▶ **Work to be completed**: Would you please copy the entries exactly, leaving every picture aside?

Task inputs: Begin

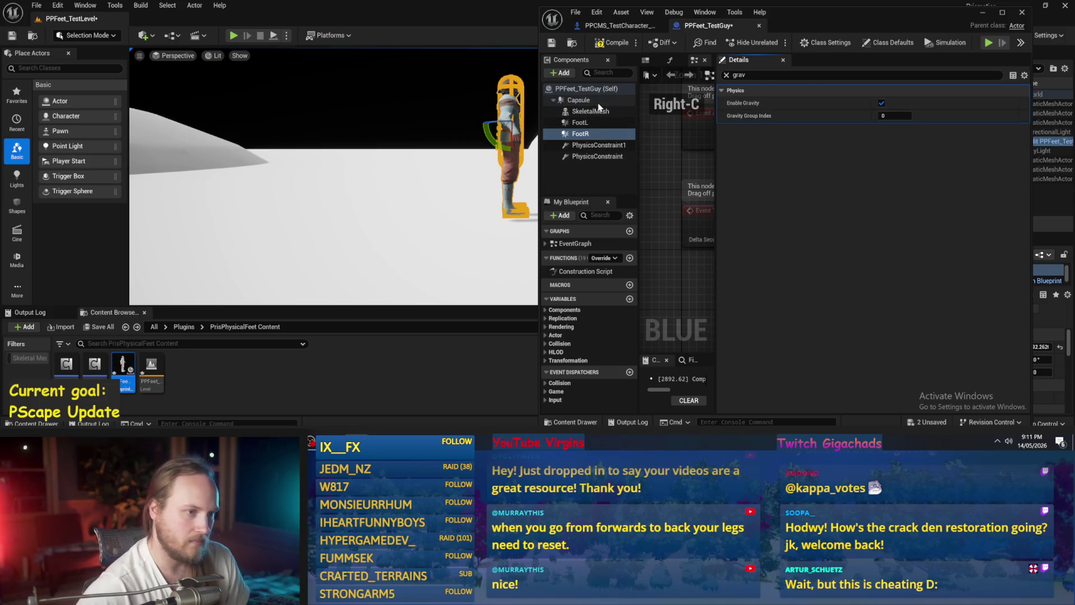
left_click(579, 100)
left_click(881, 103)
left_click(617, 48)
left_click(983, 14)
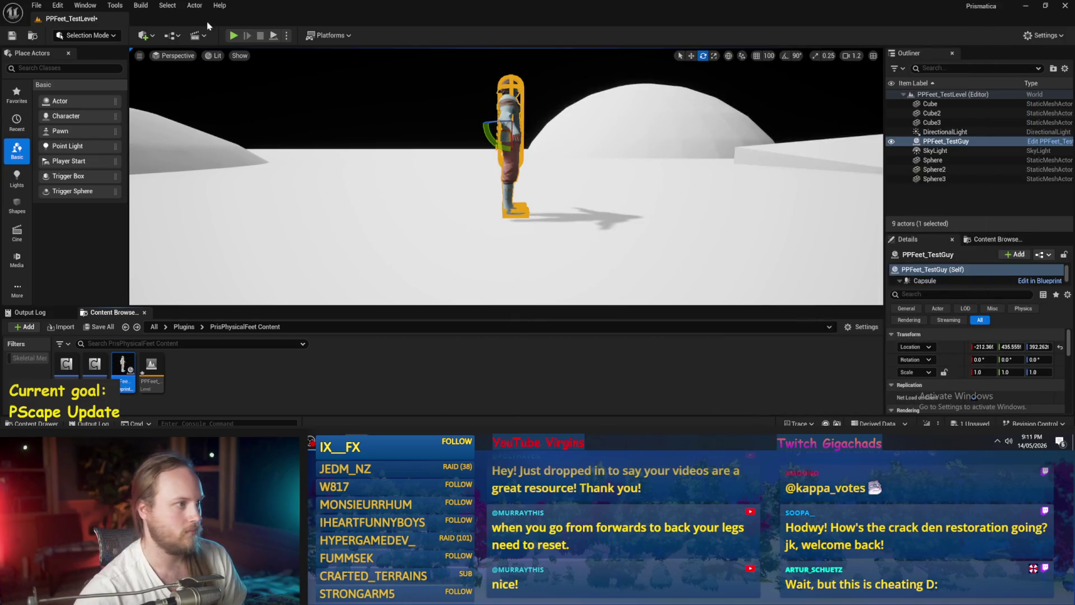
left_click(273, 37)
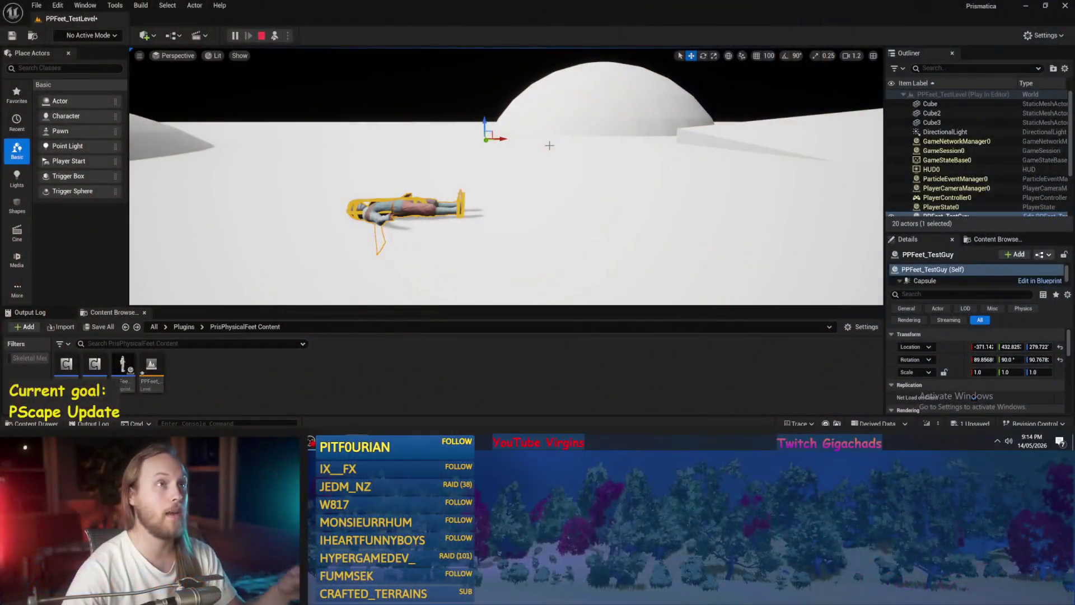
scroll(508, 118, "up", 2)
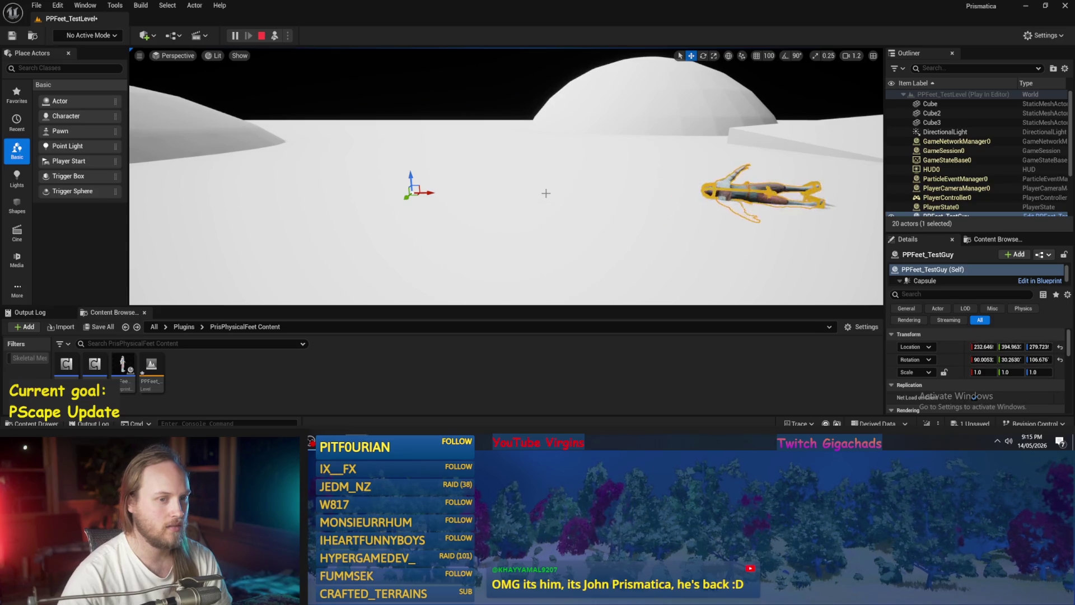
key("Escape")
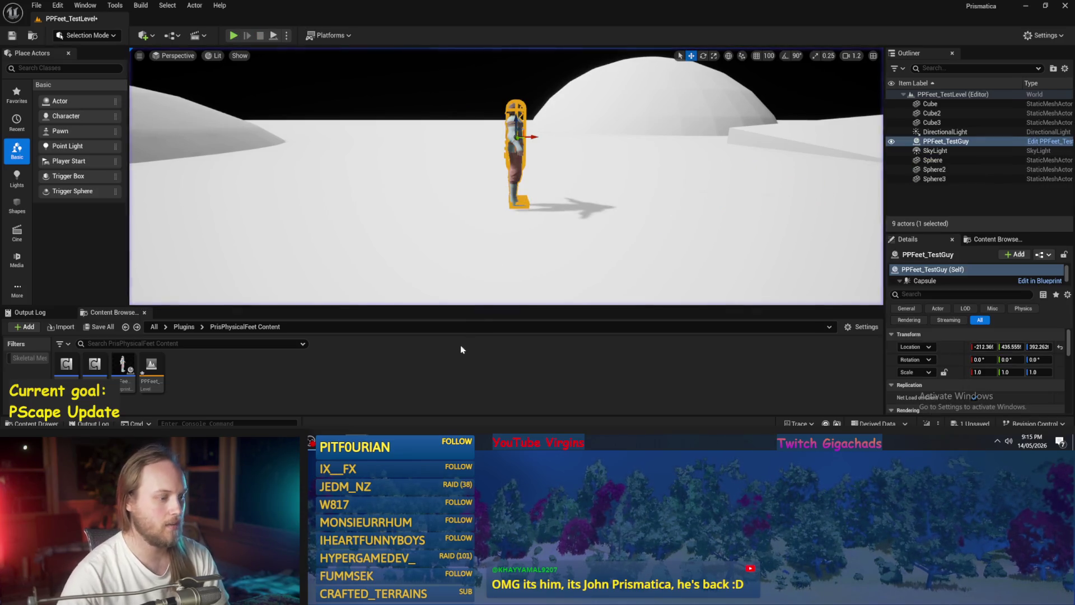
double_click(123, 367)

Task inputs: End

▶ **Exercise response**:
left_click(579, 100)
left_click(881, 103)
left_click(617, 48)
left_click(983, 14)
left_click(273, 37)
scroll(508, 118, "up", 2)
key("Escape")
double_click(123, 367)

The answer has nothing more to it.